Dramático o processo de Manuel Fernandes, homem que tantos serviços prestou à Pátria. Abandonado pelo próprio Rei que, em outros tempos, o tratava como “cavaleiro fidalgo da minha casa”, Vila Real acabou queimado nas fogueiras do grandioso auto de fé do 1º de dezembro de 1652, especialmente preparado para celebrar o 12º aniversário da Revolução.

Notas:
1-No Porto eram correspondentes António Rodrigues de Morais, seu cunhado, falecido em 1640 e o irmão deste, Manuel Fernandes de Morais.

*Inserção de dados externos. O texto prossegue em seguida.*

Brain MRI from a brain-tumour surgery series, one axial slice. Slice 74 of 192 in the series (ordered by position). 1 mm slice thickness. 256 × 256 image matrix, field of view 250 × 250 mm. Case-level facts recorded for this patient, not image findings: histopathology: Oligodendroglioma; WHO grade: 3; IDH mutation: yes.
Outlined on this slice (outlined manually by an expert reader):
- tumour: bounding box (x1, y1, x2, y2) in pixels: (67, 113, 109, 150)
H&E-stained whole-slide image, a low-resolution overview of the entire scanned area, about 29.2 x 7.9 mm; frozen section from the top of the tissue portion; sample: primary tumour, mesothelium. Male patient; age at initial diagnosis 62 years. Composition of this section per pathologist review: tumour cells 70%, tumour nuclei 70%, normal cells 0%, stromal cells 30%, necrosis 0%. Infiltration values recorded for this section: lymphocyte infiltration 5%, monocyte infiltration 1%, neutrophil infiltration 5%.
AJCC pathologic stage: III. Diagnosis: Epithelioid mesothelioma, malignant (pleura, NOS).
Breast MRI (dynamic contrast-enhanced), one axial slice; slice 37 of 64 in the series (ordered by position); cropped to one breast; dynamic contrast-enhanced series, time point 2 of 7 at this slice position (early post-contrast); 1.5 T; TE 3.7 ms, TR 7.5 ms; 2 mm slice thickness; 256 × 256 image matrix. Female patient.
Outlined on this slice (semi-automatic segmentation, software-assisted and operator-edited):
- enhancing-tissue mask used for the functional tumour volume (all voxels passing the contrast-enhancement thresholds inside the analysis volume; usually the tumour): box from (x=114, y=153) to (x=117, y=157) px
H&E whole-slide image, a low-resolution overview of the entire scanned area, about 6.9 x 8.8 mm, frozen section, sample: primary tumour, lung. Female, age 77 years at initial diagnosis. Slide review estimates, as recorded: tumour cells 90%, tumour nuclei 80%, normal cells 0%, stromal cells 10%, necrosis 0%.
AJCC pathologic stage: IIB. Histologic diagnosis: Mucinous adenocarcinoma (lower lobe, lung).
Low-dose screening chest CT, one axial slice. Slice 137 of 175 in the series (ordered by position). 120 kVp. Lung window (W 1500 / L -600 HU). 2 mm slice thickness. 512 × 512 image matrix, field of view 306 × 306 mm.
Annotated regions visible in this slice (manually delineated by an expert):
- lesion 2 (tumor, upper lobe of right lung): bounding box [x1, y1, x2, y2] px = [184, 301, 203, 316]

2-António Borges Coelho, referindo-se ao Mercúrio de Portugal, gazeta por ele editada em França, considera-o um dos primeiros jornalistas portugueses.
3- O livro foi composto e impresso pelo próprio em Ruão, sem indicação do autor, em língua castelhana e indicando Pamplona como local de impressão. Logo de seguida foram feitas publicações em italiano, francês e alemão. Ficou mais conhecido pelo título da edição francesa: O Político Cristianíssimo… A primeira edição em língua portuguesa aconteceu 364 anos depois, graças ao insigne historiador da questão “judaica, marrana e sefardita” o trasmontano António Borges Coelho, com chancela da Editorial Caminho, Lisboa, 2008.
4-ANTT, inq. Lisboa, pº 7794, de Manuel Fernandes Vila Real.
5-ROTH, Cecil – Les Marranes à Rouen, in: Révue des Études Juives, p. 134: - Parmi les accusations qui furent cause de sa mort, il en est une que dirigea contre lui Fra Francisco de Santo Agostinho, celle d´avoir accoutumé de rejoindre sa femme à Rouen chaque année pour célébrer Pàque ensemble.
A respeito de sua mulher deve dizer-se que abandonou a França e se foi para Itália com a filha, quando o marido foi preso. E temos notícia de um filho, chamado José Vila Real que, em 1670 recebeu autorização do “Rei Sol” para se estabelecer em Marselha, juntamente com seu cunhado Abrão Athias e suas famílias. E eles criariam a maior empresa comercial da cidade. Por 1695 José Vila Real era professor de Grego na dita cidade, autor do livro “A Escada de Jacob”– LÉVY, Lionel – La communauté juive de Livourne.
6-ANDRADEe GUIMARÃES – Na Rota dos Judeus Celorico da Beira, ed. câmara municipal, Celorico da Beira, 2015,pp. 91-95.

Bibliografia:
ALMEIDA, A. A. Marques de – Dicionário Histórico dos Sefarditas Portugueses. Mercadores e gente de Trato, Campo da Comunicação, lisboa, 2009.
COELHO, António Borges – Cristãos-Novos Judeus e os Novos Argonautas, ed. Caminho, pp. 151 – 171, Lisboa, 1998.
SILVA, Inocêncio F. da – Declaração que faço eu Manuel Fernandes Vila Real, cristão-novo, preso neste cárcere do Santo Ofício, in: Dicionário Bibliográfico Português, Lisboa, Imprensa Nacional Casa da Moeda, 1973, tomo XVI, p. 190.
VILA REAL, Manuel Fernandes – Epítome Genealógico do Eminentíssimo Cardeal Duque de RIchelieu e Discursos Políticos sobre Algumas Acções da Sua Vida. Edição de António Borges Coelho, Editorial Caminho, Lisboa, 2005.